During yesterday's debate, Paul Ryan pointed to six "studies" which supposedly validated Romney's math on tax cuts. This
analysis by Josh Barro at Bloomberg shows that all six do nothing of the sort. One miscounts the effect of eliminating the deduction for municipal bonds. Another makes similar arguments and also suggests that a lower top income limit to still be "middle class". Two more differ from Romney's proposal by including people making between $100,000 and $200,000, a group of people making 24% of all adjusted gross income, in the group to lose deductions and pay for tax cuts for everyone else. The fifth makes an error in calculating the effect of Romney's plan to eliminate the estate tax. The last one ignores revenue lost by Romney's proposal to elminate the estate tax and the Alternative Minimum Tax and makes unlikely assumptions on economic growth.

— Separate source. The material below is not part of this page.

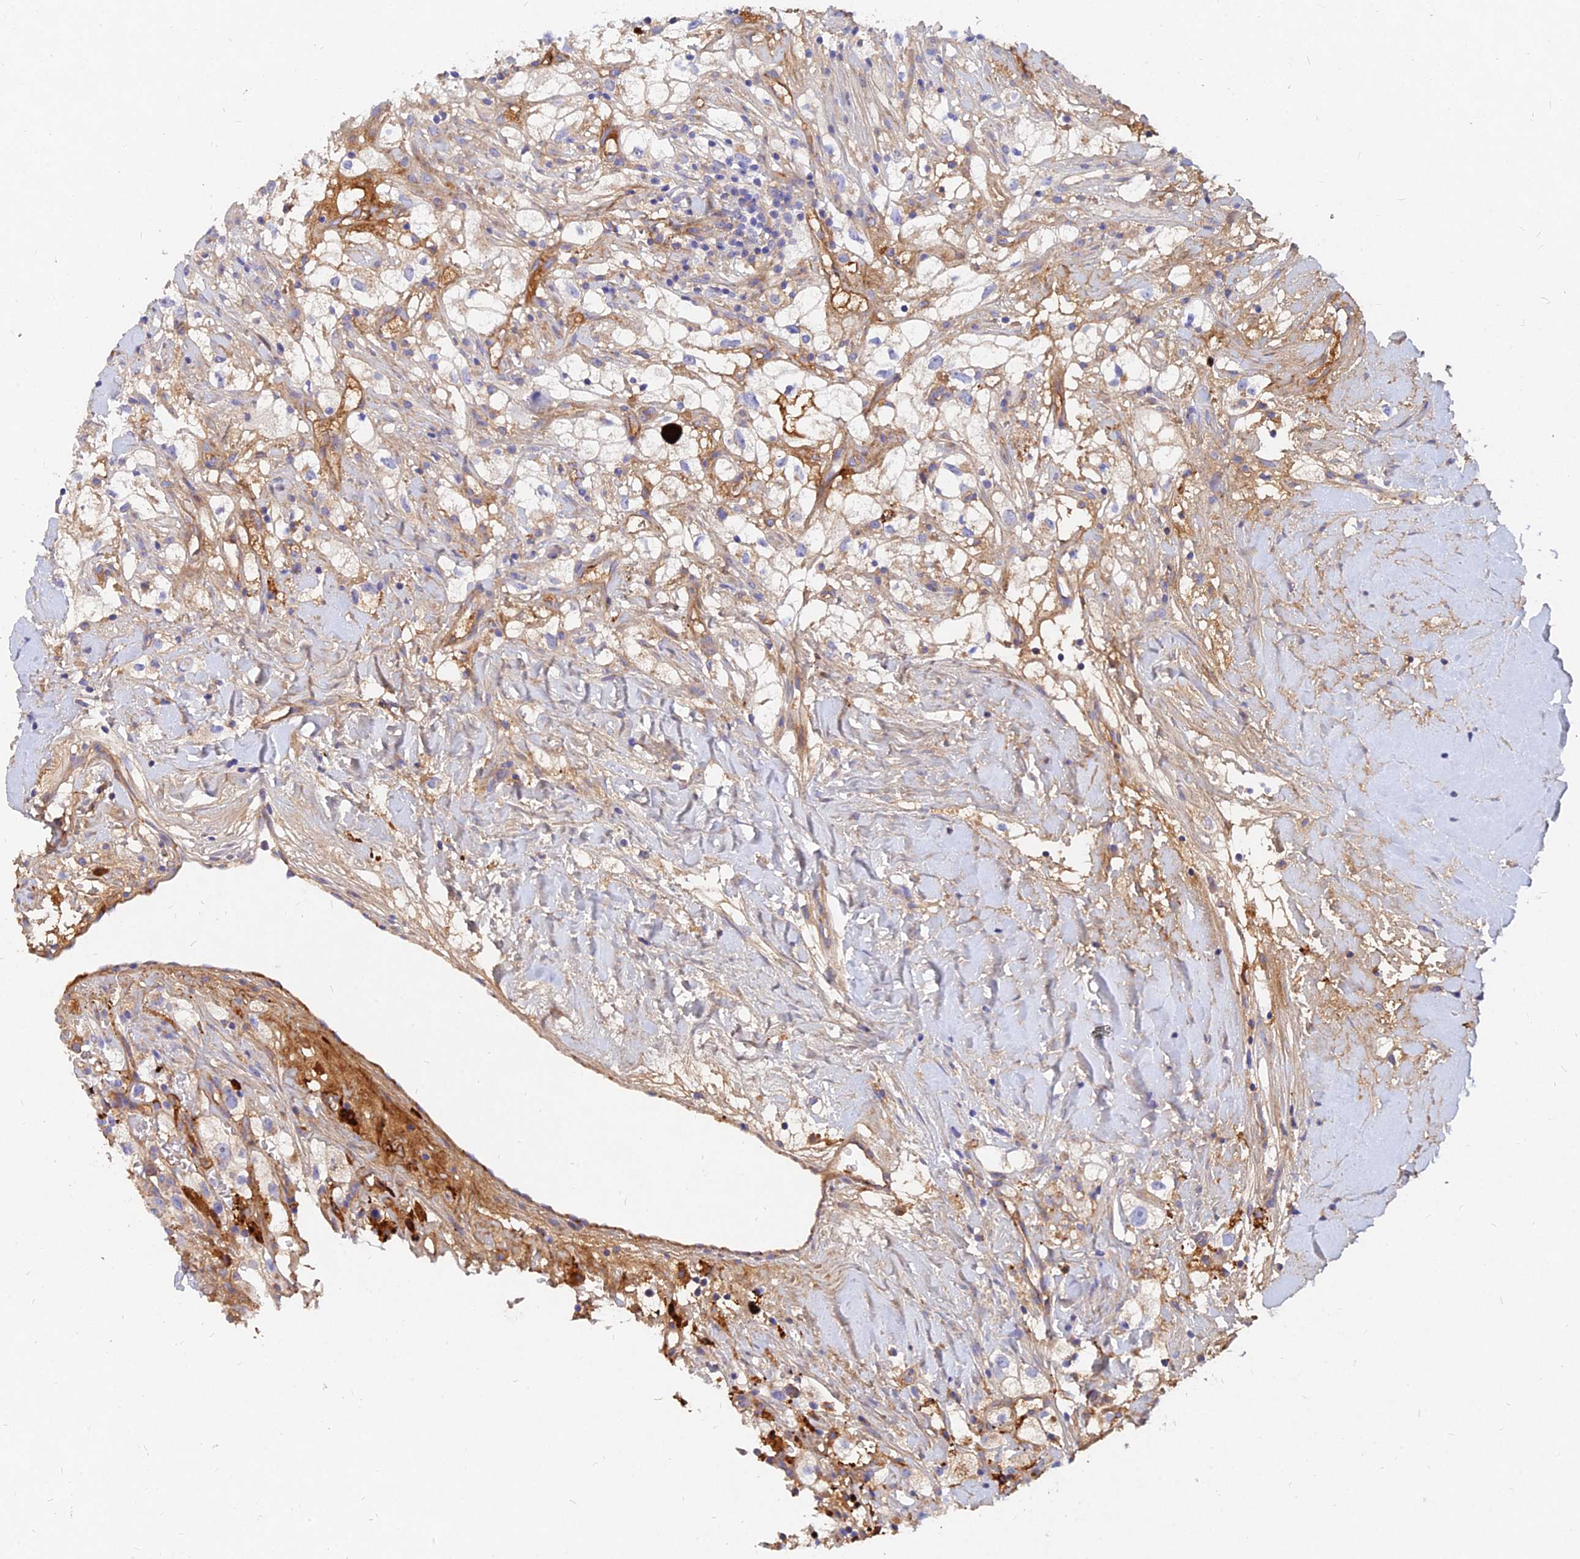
{"staining": {"intensity": "moderate", "quantity": "<25%", "location": "cytoplasmic/membranous"}, "tissue": "renal cancer", "cell_type": "Tumor cells", "image_type": "cancer", "snomed": [{"axis": "morphology", "description": "Adenocarcinoma, NOS"}, {"axis": "topography", "description": "Kidney"}], "caption": "Immunohistochemical staining of renal cancer (adenocarcinoma) shows moderate cytoplasmic/membranous protein positivity in approximately <25% of tumor cells.", "gene": "MROH1", "patient": {"sex": "male", "age": 59}}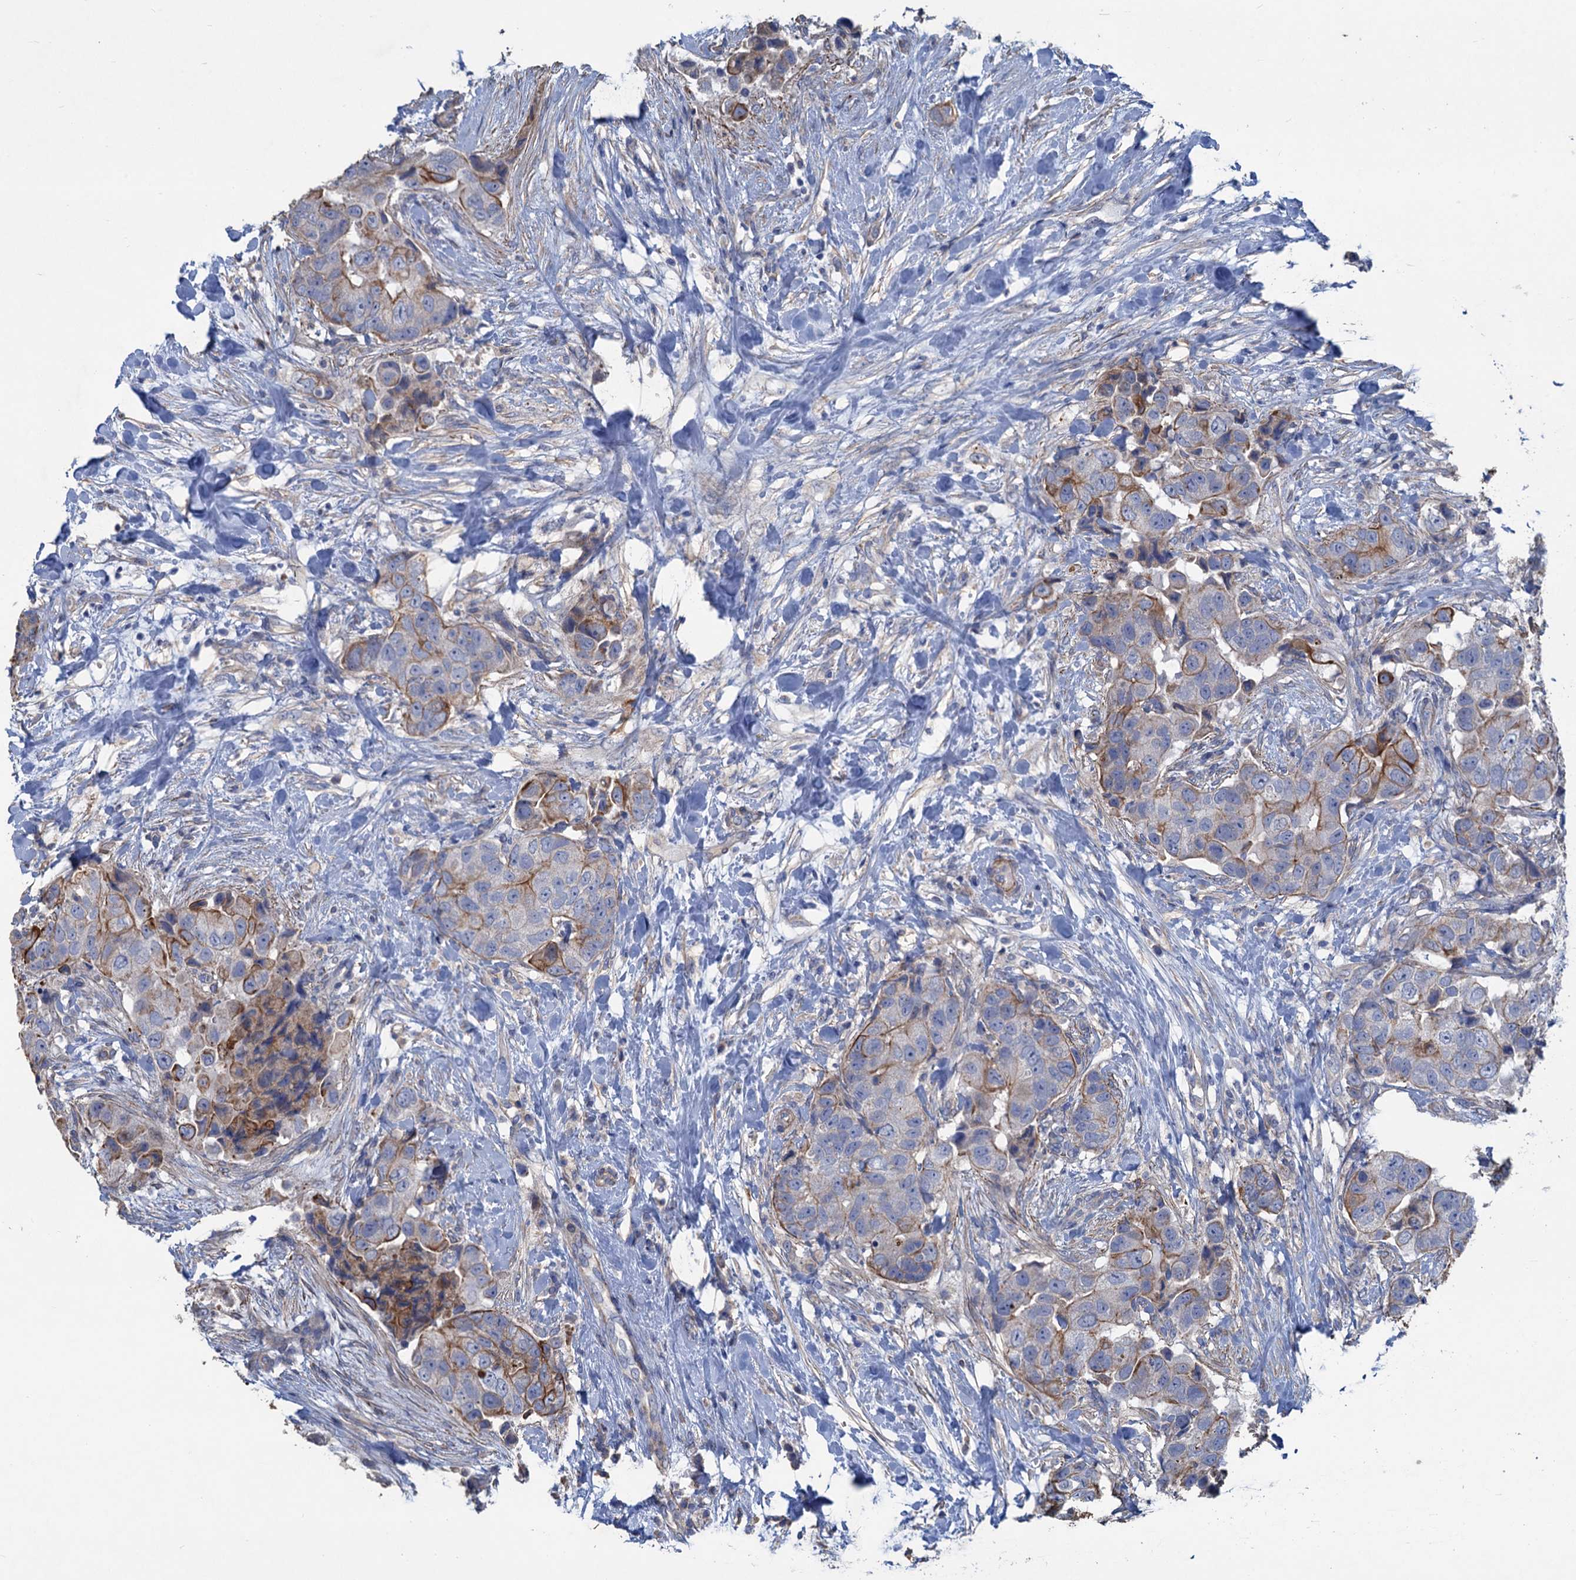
{"staining": {"intensity": "weak", "quantity": "<25%", "location": "cytoplasmic/membranous"}, "tissue": "breast cancer", "cell_type": "Tumor cells", "image_type": "cancer", "snomed": [{"axis": "morphology", "description": "Normal tissue, NOS"}, {"axis": "morphology", "description": "Duct carcinoma"}, {"axis": "topography", "description": "Breast"}], "caption": "Immunohistochemical staining of human invasive ductal carcinoma (breast) displays no significant expression in tumor cells.", "gene": "SMCO3", "patient": {"sex": "female", "age": 62}}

The strongest part of Barro's analysis is the conclusion:
Finally, I would note one item that the Romney campaign does not cite in support of its tax plan: Any analysis actually prepared for the campaign in preparation for announcing the plan in February. You would expect that, in advance of announcing a tax plan, the campaign would commission an analysis to make sure that all of its planks can coexist. Releasing that analysis now would be to the campaign's advantage, helping them put down claims like mine that their math doesn't add up.
Why don't they release that analysis? My guess is because the analysis doesn't exist, and the 20 percent rate cut figure was plucked out of thin air for political reasons without regard to whether it was feasible.